Woman in iconic Vietnam war photo preaches peace in Minneapolis

Kim Phuc Phan Thi is a wife, mother, Canadian citizen and UN Ambassador For Peace these days. But 45 years ago, she was the Napalm Girl, whose haunting image helped change the course of the Vietnam War.

Phan Thi knows first-hand about the horrors of war. But now she is turning her pain and suffering into a path to peace.

"I don't believe in war. I work for peace and joys and the people who need them," Phan Thi said during a recent visit to Minneapolis.

Phan Thi was just 9 years old when Associated Press photographer Nick UT took the photo during a napalm attack on her village in Vietnam in 1972.

She and her brother and cousins had been hiding in a temple when a bomb forced them and other villagers to run down a nearby road.

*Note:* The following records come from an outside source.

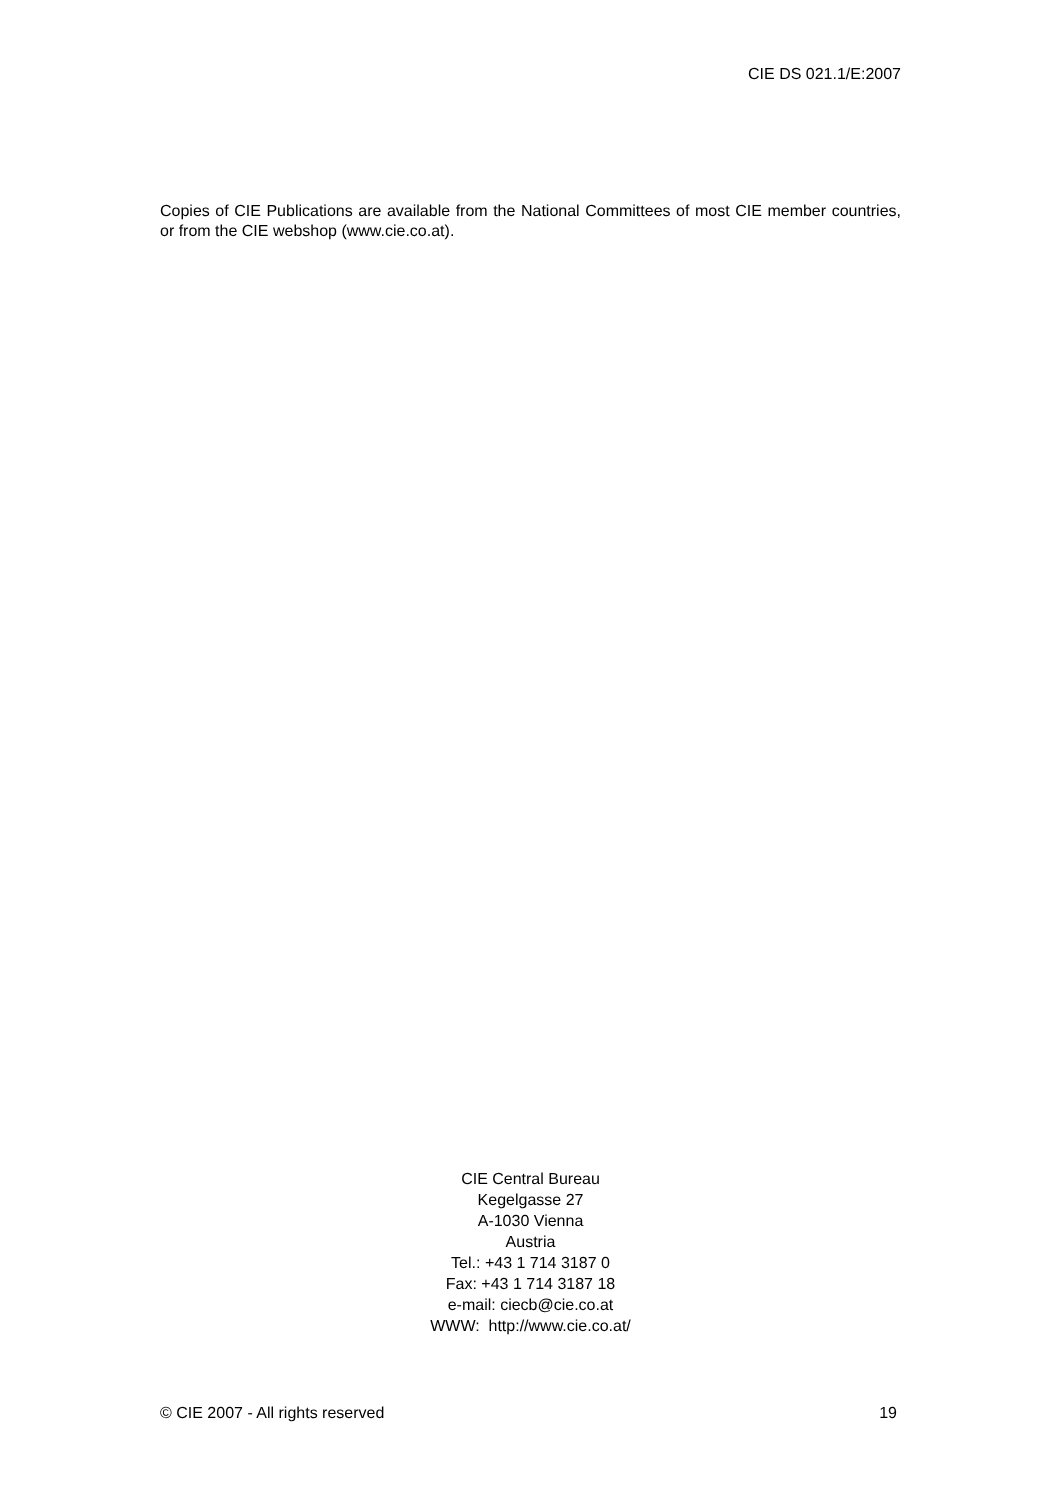CIE DS 021.1/E:2007
Copies of CIE Publications are available from the National Committees of most CIE member countries, or from the CIE webshop (www.cie.co.at).
CIE Central Bureau
Kegelgasse 27
A-1030 Vienna
Austria
Tel.: +43 1 714 3187 0
Fax: +43 1 714 3187 18
e-mail: ciecb@cie.co.at
WWW: http://www.cie.co.at/
© CIE 2007 - All rights reserved 19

"I heard 'pop, pop, pop,' then I saw the fire everywhere. Then I saw the fire all over my left arm, and I used my right hand and I just wiped it off. All my clothes burned off by the fire," Phan Thi said.

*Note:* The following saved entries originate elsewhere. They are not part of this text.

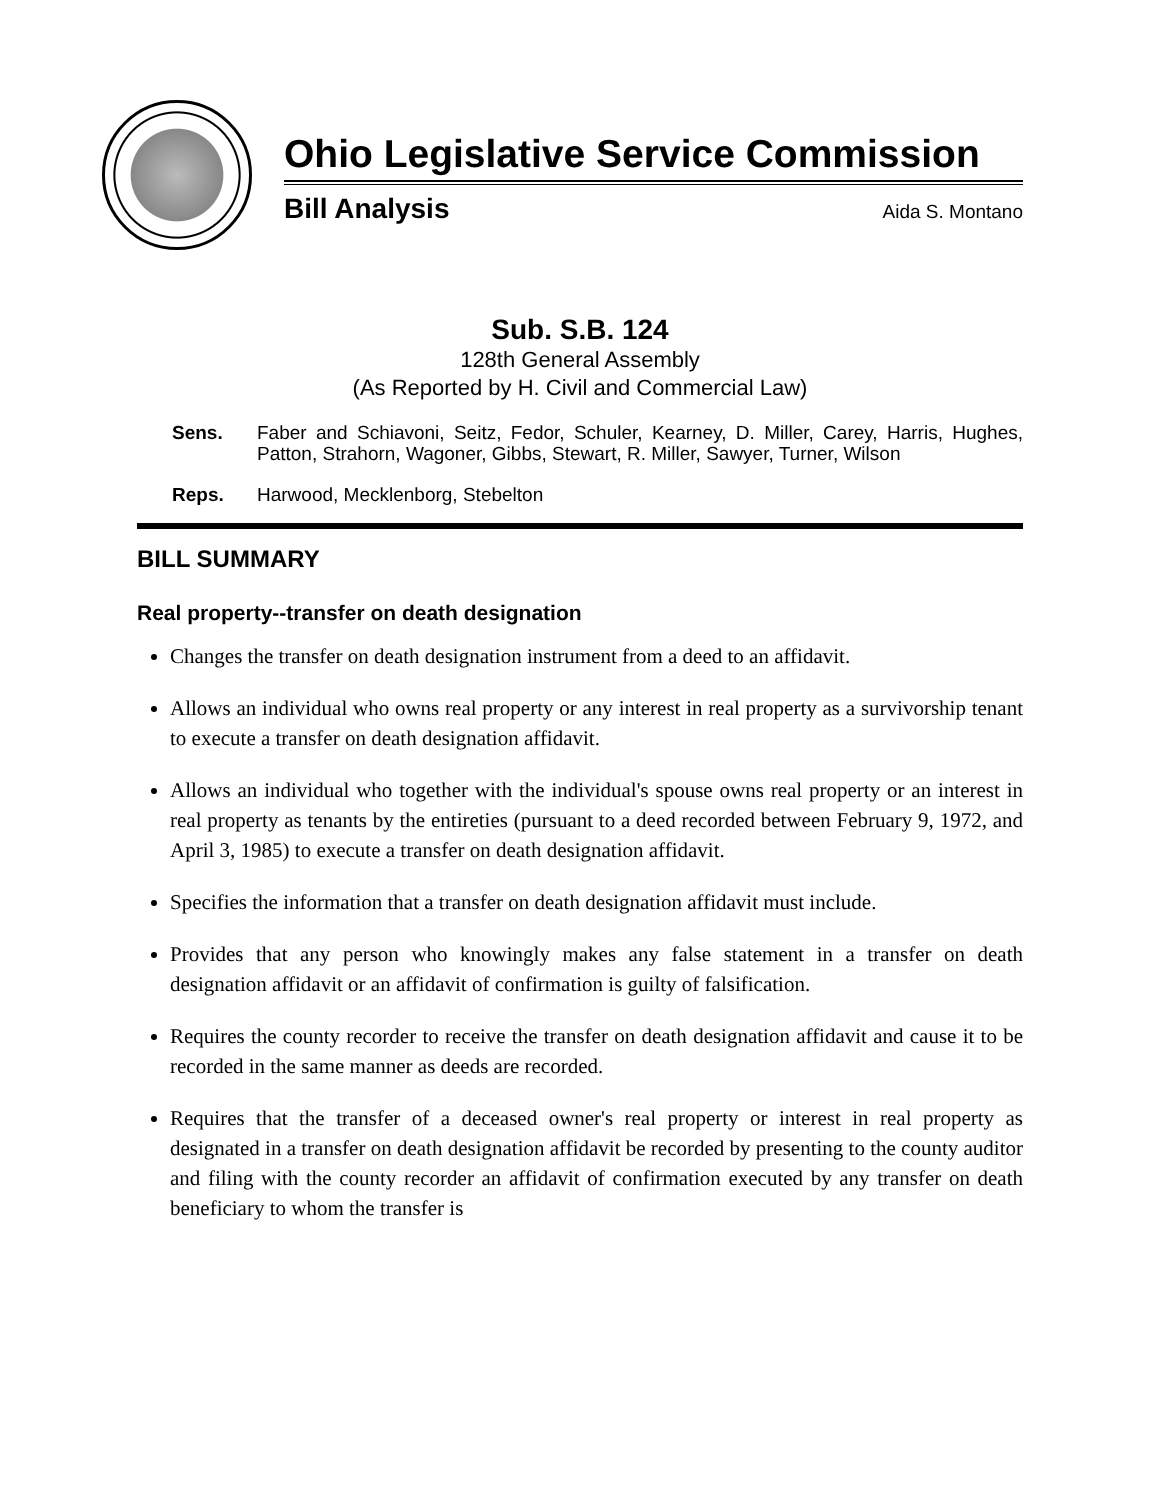Ohio Legislative Service Commission
Bill Analysis Aida S. Montano
Sub. S.B. 124
128th General Assembly
(As Reported by H. Civil and Commercial Law)
Sens. Faber and Schiavoni, Seitz, Fedor, Schuler, Kearney, D. Miller, Carey, Harris, Hughes, Patton, Strahorn, Wagoner, Gibbs, Stewart, R. Miller, Sawyer, Turner, Wilson
Reps. Harwood, Mecklenborg, Stebelton
BILL SUMMARY
Real property--transfer on death designation
Changes the transfer on death designation instrument from a deed to an affidavit.
Allows an individual who owns real property or any interest in real property as a survivorship tenant to execute a transfer on death designation affidavit.
Allows an individual who together with the individual's spouse owns real property or an interest in real property as tenants by the entireties (pursuant to a deed recorded between February 9, 1972, and April 3, 1985) to execute a transfer on death designation affidavit.
Specifies the information that a transfer on death designation affidavit must include.
Provides that any person who knowingly makes any false statement in a transfer on death designation affidavit or an affidavit of confirmation is guilty of falsification.
Requires the county recorder to receive the transfer on death designation affidavit and cause it to be recorded in the same manner as deeds are recorded.
Requires that the transfer of a deceased owner's real property or interest in real property as designated in a transfer on death designation affidavit be recorded by presenting to the county auditor and filing with the county recorder an affidavit of confirmation executed by any transfer on death beneficiary to whom the transfer is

Phan Thi was burned on over 65 percent of her body and stayed in the hospital for 14 months, enduring 17 surgeries.

Meanwhile, the photo of the Napalm Girl became one of the most iconic images of the Vietnam War and helped turn the tide of public opinion against the conflict, but the picture almost didn't see the light of day.

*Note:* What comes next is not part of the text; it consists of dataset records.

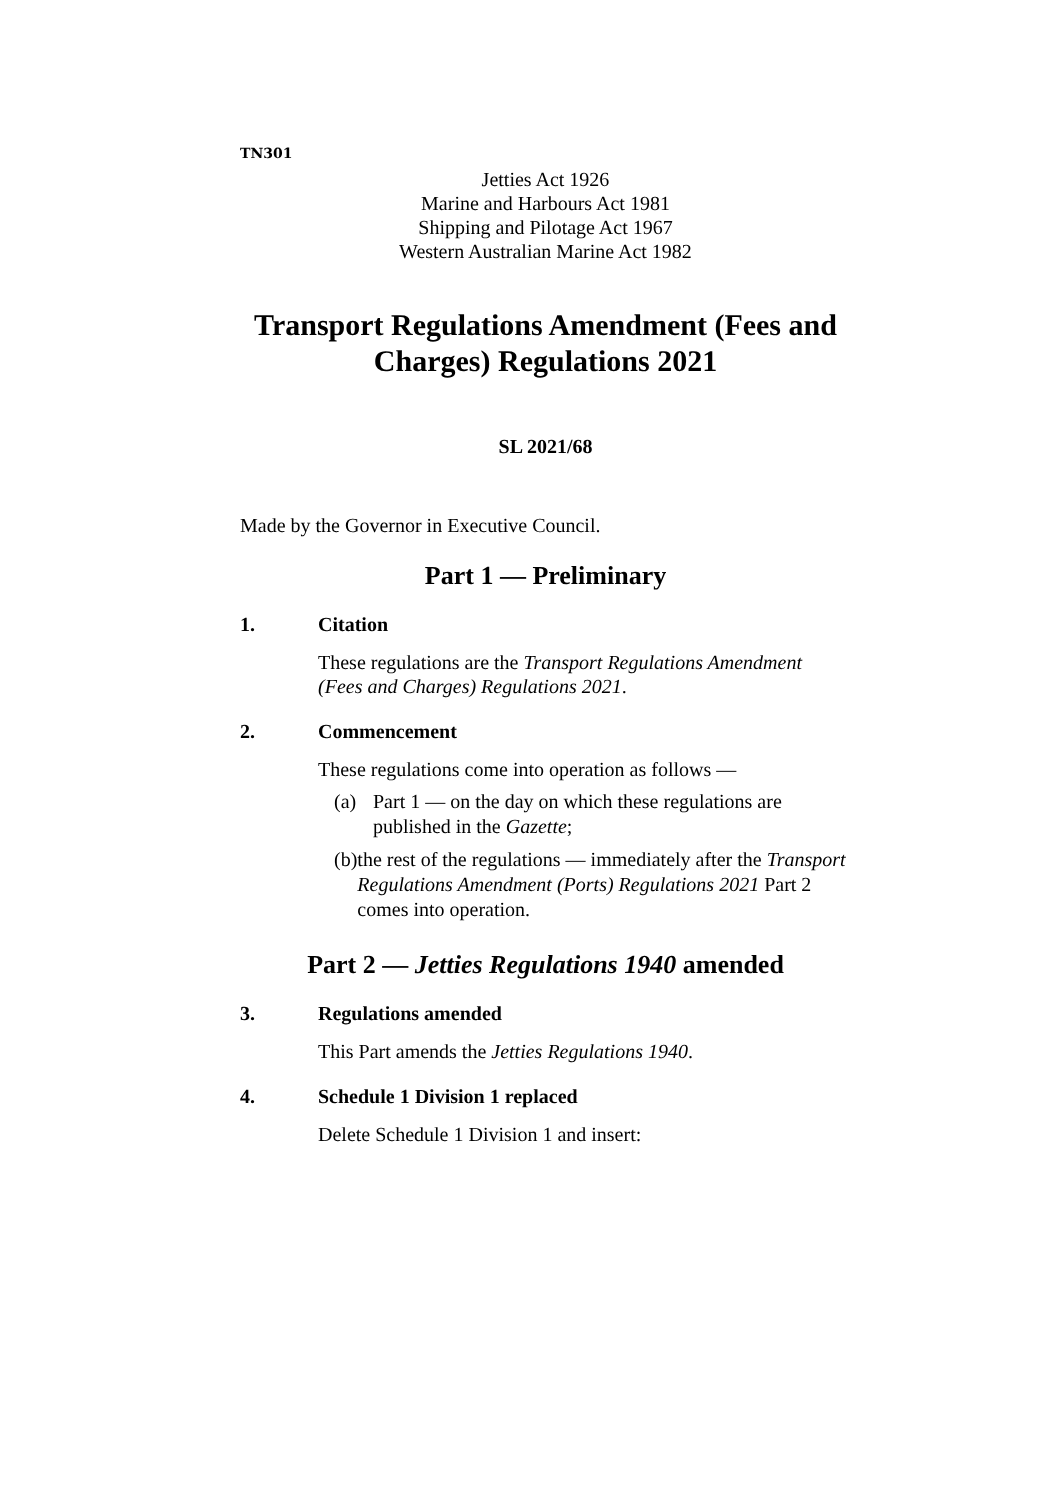TN301
Jetties Act 1926
Marine and Harbours Act 1981
Shipping and Pilotage Act 1967
Western Australian Marine Act 1982
Transport Regulations Amendment (Fees and Charges) Regulations 2021
SL 2021/68
Made by the Governor in Executive Council.
Part 1 — Preliminary
1. Citation
These regulations are the Transport Regulations Amendment (Fees and Charges) Regulations 2021.
2. Commencement
These regulations come into operation as follows —
(a) Part 1 — on the day on which these regulations are published in the Gazette;
(b) the rest of the regulations — immediately after the Transport Regulations Amendment (Ports) Regulations 2021 Part 2 comes into operation.
Part 2 — Jetties Regulations 1940 amended
3. Regulations amended
This Part amends the Jetties Regulations 1940.
4. Schedule 1 Division 1 replaced
Delete Schedule 1 Division 1 and insert:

"The AP in New York, they said the picture showed a lot of nudity, but when the editor from the AP - from the office in Vietnam - said it’s not about that, it’s about the real story caught in the atrocity of the Vietnam war," Phan Thi said.

At first, Phan Thi admits she wasn't a fan of all the attention the Pulitzer Prize winning picture received.

But after having children of her own, Phan Thi said it led her to her life's mission, promoting peace, faith and, most of all, forgiveness to a world in desperate need of more.

"If the little girl in the picture - the Napalm Girl - can do it, everyone can do it too," Phan Thi said.

Phan Thi came to Minneapolis to share her story with students and the public at the Blake School today.

She also recently released a memoir titled "Fire Road" about her incredible life and started her own foundation to help other child victims of war.